The Squirrels Must Die!

No really.

I was going to do a sweet post about Earth Day and all the ways we can be more green and all the ways I’ve embraced being green. But um, yeah…the squirrels messed that all up.

So I’ve mentioned the varmints living in the wall, the ceiling and the floors a time or two (too lazy to link back, sorry). Well, I called our landlord the other day, but I don’t think she believes me. She figures the squirrels are on the roof and well, end of story.

Thing is, it’s so NOT the end of the story. They’ve managed to find a way to go in and out of the roof (yes, I believe I found it, it’s even hinged and easily, accessibly right off of the cable for their convenience believe it or not). The thing is, our war with the squirrels goes on even longer than this rooftop dancing and scratching they’ve taken to.

You see, they taunt my dog. No, seriously. They get on the brick wall, face either the screen door or any of the three windows and well, taunt him by making their annoying little clicking noises all while shaking their bushy tails at him. And yes, as expected, he goes ballistic! But wait…there’s more.

On the front of the house, the lower part, just below the windows is brick. For purely aesthetic reasons I’m sure, there is a brick-wide ledge just below the windows. So what do you think happens? We (the cat, the dog and myself) will be innocently sitting on the couch watching TV, surfing the net, talking on the phone, reading, what have you, and POP! up comes a squirrel head looking in the front window. Repeat this about five times until someone notices him and all hell breaks loose.

Mind you, he only picks the window where the cat’s tower is at, not the one where we have a chair blocking most of the window. No, these guys know what they’re doing. They’re focused little buggers! At the rate they’re going, I’m going to be less inclined to stop my car while they cross the street from here on out.

Long story short, aside from the annoying rooftop scampering parties, ceiling scratchings, and intentional instigating, the boys are in non-stop stress mode now. The cat can’t move about the house without the dog trying to attack him. Neither seems to be able to rest during the day since they’re both on guard. And me, well, I’m ready to kill anything with four legs! By 8:00PM they’re both passed out exhausted on the couch barely functioning. Its sad really.

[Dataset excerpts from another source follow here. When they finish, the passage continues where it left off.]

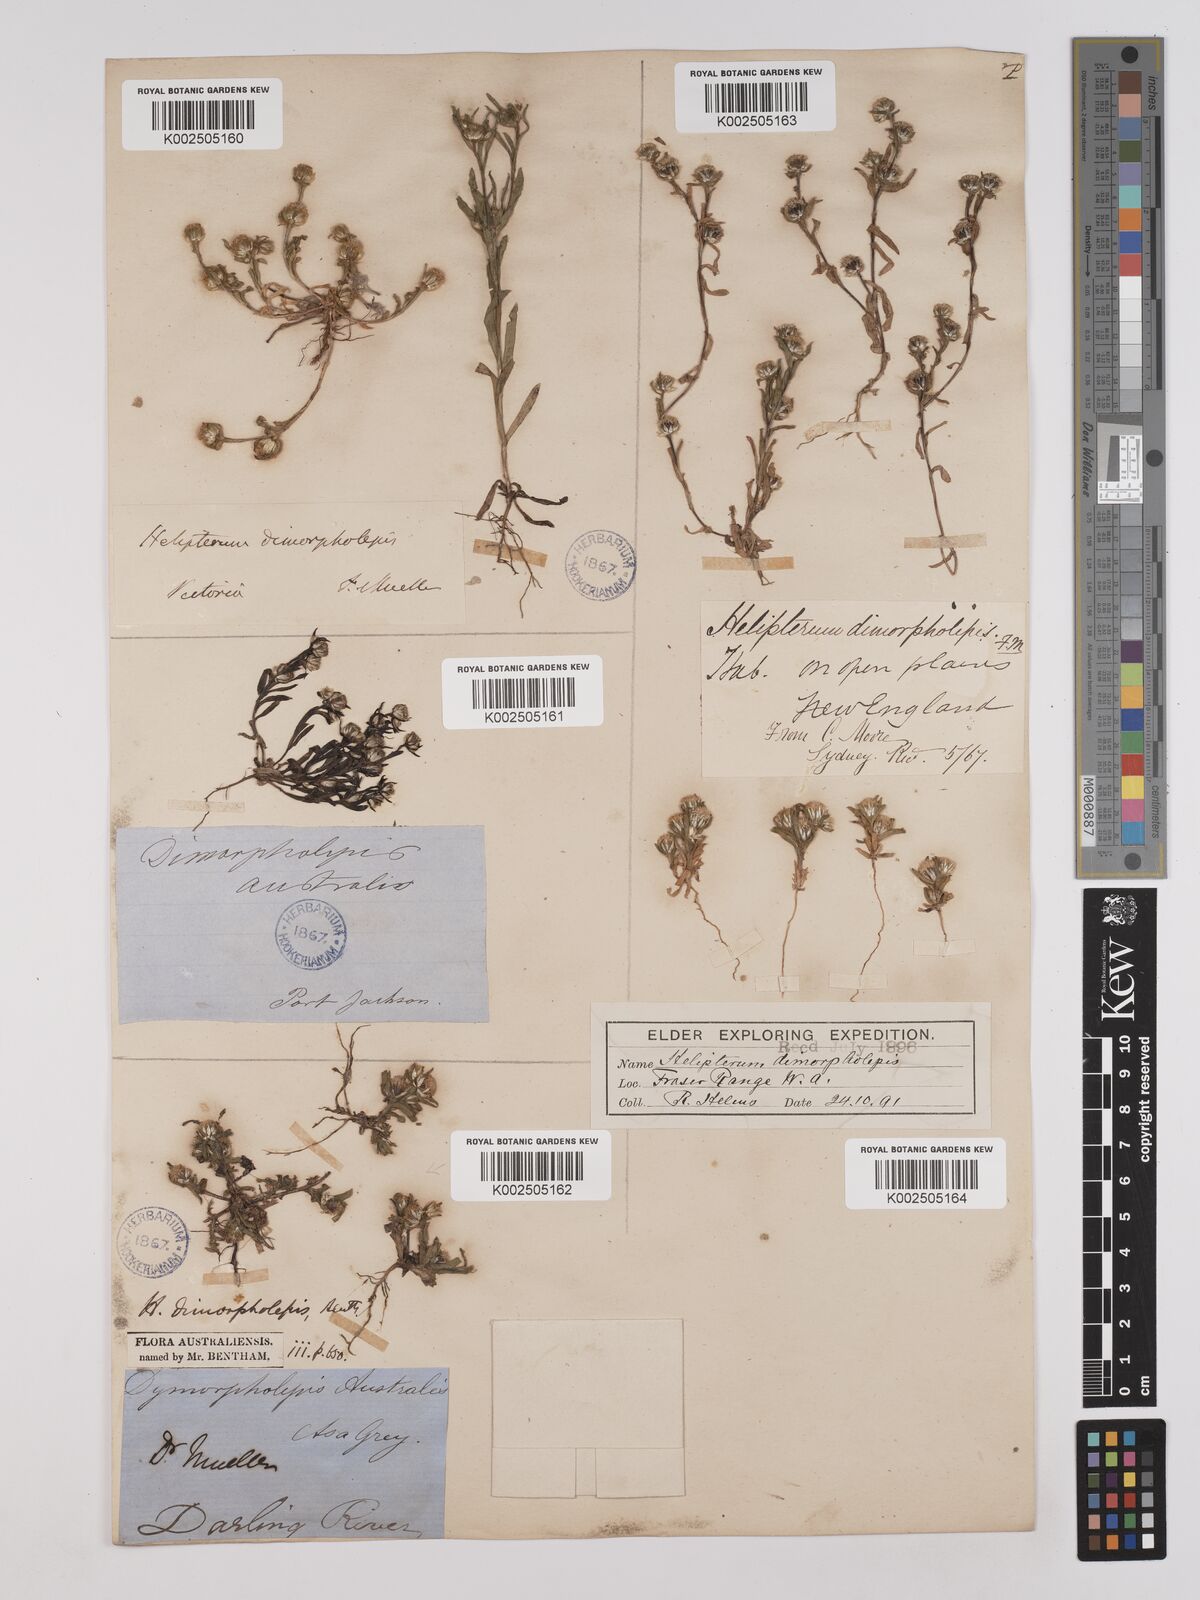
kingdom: Plantae
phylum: Tracheophyta
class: Magnoliopsida
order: Asterales
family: Asteraceae
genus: Triptilodiscus
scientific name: Triptilodiscus pygmaeus
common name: Common sunray
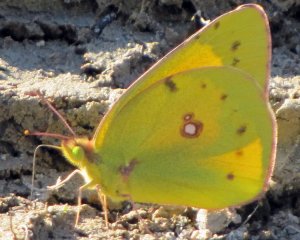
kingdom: Animalia
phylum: Arthropoda
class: Insecta
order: Lepidoptera
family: Pieridae
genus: Colias
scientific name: Colias eurytheme
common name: Orange Sulphur
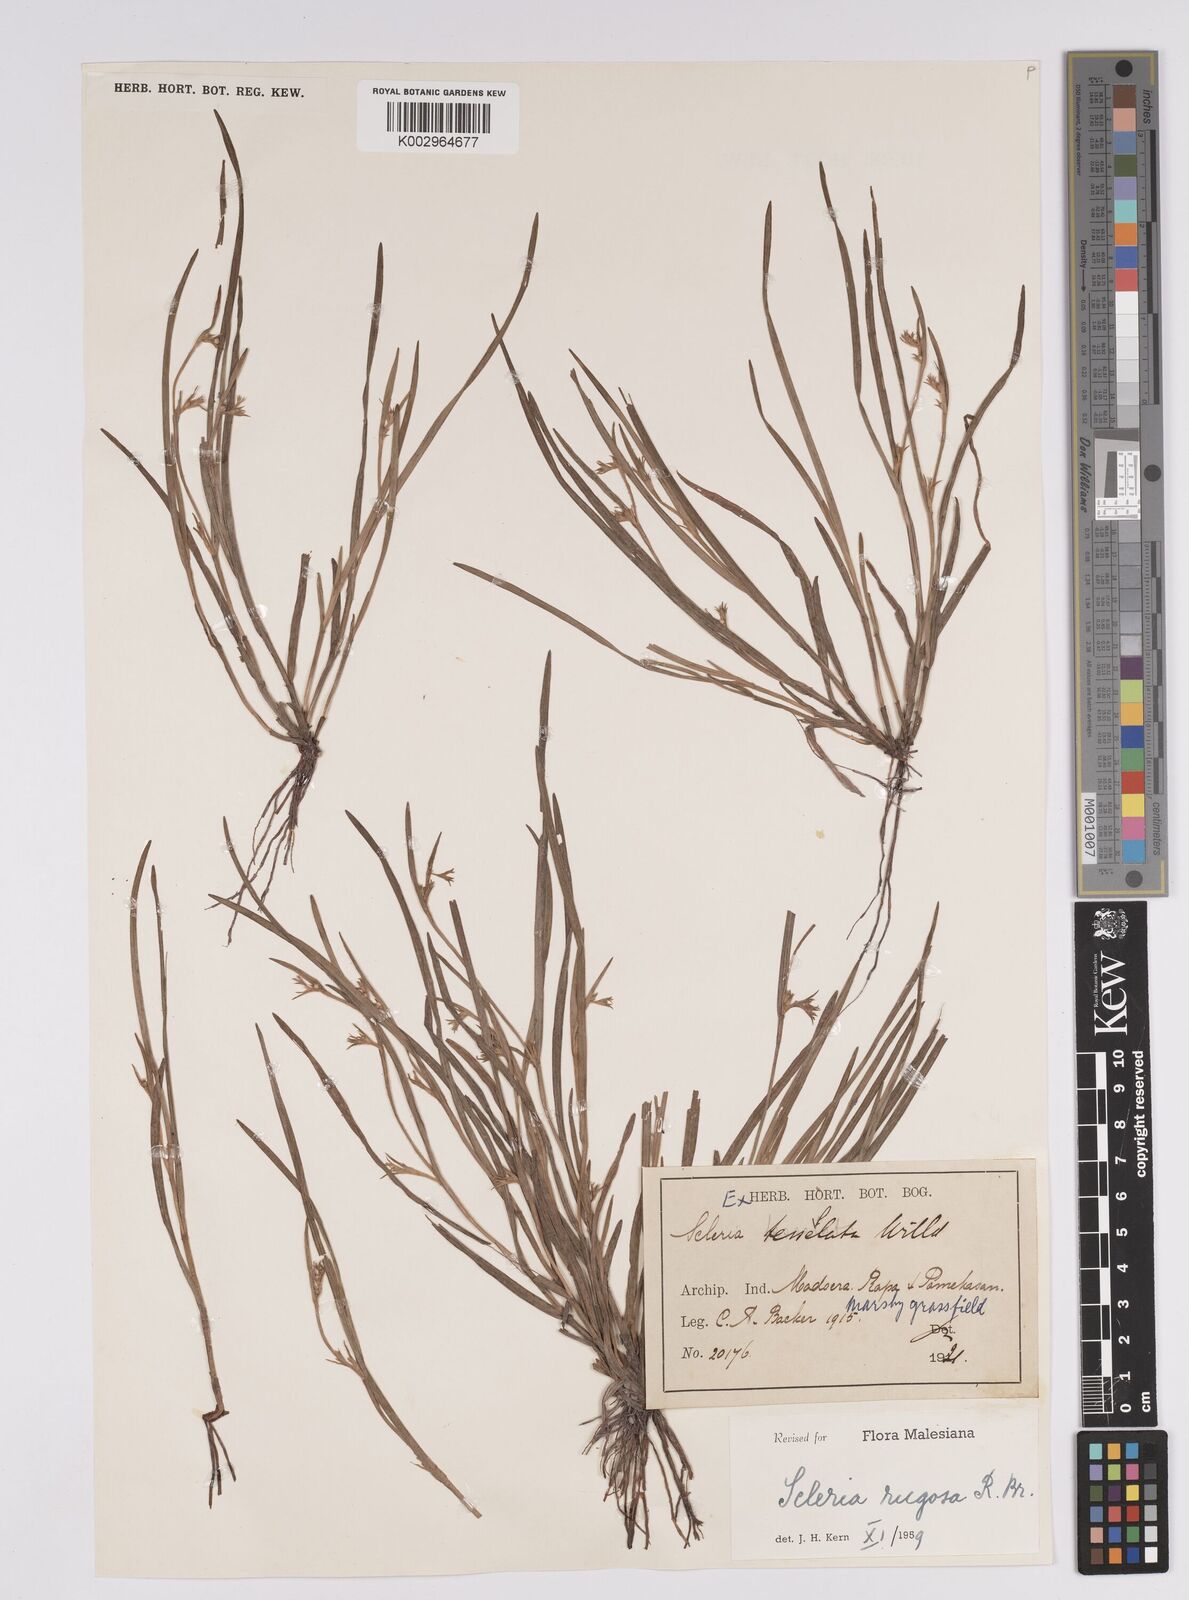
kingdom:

Something must be done! Any suggestion for this poor, work-at-home gal being driven crazy by furry animals? I’m tempted to blast them with the hose, but to do that puts me awfully close to them (right along the cinder blocked wall they love to use to achieve total dog taunting mode). Hell, I’ll start with any good suggestions for just getting the landlords to believe me since by the time they get home the squirrels have left for the day.

Really, We’re all at wit’s end here.

1 thought on “The Squirrels Must Die!

  1. Ivanhoe

    Oops. No advice here. Sorry I must laugh, you wrote about it in such a funny way… Try to take picture or video and show it to the landlord.